Publié le par Eric Bertrand

Alors que "Lire et pâlir à sa vue" commence à arriver chez celles et ceux qui l’ont déjà commandé et qu'un premier article relatif à sa publication est programmé prochainement, voici le dernier volet de cette série de trois consacrée aux « confidences » que les lecteurs et lectrices ont eu la délicatesse de me fournir. L’une d’entre elles se revoit enfant, auprès du feu, attachée à son livre et incapable de lâcher prise, au point de chercher à se claquemurer entre la page du début et la page de fin et refusant obstinément les invitations de ses amies à venir jouer, ou plus tard, à aller danser. D’autres d’ailleurs se souviennent aussi de leur enfance et de leur adolescence et évoquent avec mélancolie la présence obsédante de ce compagnon d’intimité qui leur permettait sans faire de bruit, de transgresser la Loi, car on leur disait toujours que « lire, c’était perdre son temps », c’était aussi ne rien produire de concret, se bercer d’illusions ou verser dans des pensées vicieuses. Comme disait ma grand-mère : « lâche donc ce livre, ça va finir par te donner des idées… »

En t’enfermant dans un livre, tu peux rendre jaloux les autres. Qu’est-ce qui vaut le mieux ? Une sortie en boite ? Une rencontre sur Meetic ? Une série Netflix ? Ou alors un bon livre qui ne te décevra pas ? Une lectrice se souvient : « Douce fébrilité quand j’étais gamine devant je ne sais plus quelle série télévisée et qui me prenait encore plus fort quand un livre me happait et qu’il me fallait cependant le refermer dans l’attente délicieuse d’y revenir. »

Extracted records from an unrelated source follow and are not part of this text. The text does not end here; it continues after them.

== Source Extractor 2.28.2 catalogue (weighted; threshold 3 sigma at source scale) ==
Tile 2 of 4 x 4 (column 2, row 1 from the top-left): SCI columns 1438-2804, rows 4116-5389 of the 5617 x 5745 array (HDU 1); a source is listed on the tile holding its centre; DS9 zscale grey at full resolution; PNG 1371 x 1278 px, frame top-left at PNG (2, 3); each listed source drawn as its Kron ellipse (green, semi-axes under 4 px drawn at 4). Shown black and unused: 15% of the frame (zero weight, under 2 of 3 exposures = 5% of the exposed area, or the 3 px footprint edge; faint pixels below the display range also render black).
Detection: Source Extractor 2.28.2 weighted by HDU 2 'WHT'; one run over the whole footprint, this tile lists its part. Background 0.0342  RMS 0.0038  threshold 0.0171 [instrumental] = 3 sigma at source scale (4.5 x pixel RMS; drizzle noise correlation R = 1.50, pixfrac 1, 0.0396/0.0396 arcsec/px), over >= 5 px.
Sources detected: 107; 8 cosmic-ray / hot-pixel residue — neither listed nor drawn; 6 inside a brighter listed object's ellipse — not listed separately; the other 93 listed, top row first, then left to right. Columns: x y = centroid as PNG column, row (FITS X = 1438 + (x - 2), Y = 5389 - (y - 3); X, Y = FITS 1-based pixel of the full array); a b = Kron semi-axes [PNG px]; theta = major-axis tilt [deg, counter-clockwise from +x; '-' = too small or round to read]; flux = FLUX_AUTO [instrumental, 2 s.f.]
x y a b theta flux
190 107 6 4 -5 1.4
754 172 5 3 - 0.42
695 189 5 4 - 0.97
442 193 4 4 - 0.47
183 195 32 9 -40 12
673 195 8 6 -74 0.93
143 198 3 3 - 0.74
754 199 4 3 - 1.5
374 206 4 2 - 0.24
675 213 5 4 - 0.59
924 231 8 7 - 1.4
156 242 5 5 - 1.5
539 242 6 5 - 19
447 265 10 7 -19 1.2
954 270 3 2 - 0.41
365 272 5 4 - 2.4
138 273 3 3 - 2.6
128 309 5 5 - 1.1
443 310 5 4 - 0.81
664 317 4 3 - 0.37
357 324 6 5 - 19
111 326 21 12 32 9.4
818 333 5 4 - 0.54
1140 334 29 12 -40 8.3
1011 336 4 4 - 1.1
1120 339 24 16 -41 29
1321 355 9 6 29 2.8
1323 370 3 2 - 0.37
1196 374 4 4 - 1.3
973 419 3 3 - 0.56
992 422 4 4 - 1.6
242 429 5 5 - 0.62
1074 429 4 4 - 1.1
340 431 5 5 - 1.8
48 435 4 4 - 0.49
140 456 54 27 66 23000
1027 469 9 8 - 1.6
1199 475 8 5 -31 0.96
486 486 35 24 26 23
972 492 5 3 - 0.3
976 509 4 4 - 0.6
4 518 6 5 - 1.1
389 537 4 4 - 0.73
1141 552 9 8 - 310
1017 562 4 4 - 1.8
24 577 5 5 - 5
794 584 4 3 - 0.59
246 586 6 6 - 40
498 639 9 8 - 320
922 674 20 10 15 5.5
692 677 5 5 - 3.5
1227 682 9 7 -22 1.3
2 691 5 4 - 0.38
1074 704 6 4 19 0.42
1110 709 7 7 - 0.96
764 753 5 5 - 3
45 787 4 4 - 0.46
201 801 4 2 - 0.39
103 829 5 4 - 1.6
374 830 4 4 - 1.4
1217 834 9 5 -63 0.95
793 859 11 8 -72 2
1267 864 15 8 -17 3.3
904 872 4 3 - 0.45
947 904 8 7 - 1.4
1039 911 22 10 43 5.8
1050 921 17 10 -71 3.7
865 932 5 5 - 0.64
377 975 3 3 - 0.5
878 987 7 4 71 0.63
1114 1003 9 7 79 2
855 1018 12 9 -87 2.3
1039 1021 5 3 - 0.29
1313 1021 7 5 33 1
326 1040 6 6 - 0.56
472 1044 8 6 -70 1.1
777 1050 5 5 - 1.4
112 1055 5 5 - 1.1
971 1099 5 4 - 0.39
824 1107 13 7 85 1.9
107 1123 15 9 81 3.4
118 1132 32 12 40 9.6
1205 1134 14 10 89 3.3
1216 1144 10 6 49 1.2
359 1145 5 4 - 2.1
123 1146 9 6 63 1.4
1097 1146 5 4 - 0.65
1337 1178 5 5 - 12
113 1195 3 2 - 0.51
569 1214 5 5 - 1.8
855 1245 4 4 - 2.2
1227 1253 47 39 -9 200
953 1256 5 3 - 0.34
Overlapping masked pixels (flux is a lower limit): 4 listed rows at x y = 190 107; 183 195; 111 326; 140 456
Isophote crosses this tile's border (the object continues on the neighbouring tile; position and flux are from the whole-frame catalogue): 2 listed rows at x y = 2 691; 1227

         Et comment résister ? La lecture offre un moment de grâce et d’oubli qui reste ancré (et encrée) au cœur à la façon de l’un de ces souvenirs miraculeux qui jalonnent l’existence : « Le plaisir de l'interdit, le délice des couvertures et des mots cachés et découverts sous la lampe de poche… Rien ne pourra changer ce que j'ai vécu avec la lecture dans ces moments-là et je recherche souvent ces instants de plénitude. » La lecture transporte. Elle amène loin et fait vivre à peu de frais, des aventures que le monde réel ne peut offrir. « Je ne suis plus la fade personne que je suis dans la "vraie vie" mais une héroïne qui n'a peur de rien ou une pauvre âme sur laquelle tous les malheurs s'abattent mais je "vis" une vie parallèle et deviens une autre. » 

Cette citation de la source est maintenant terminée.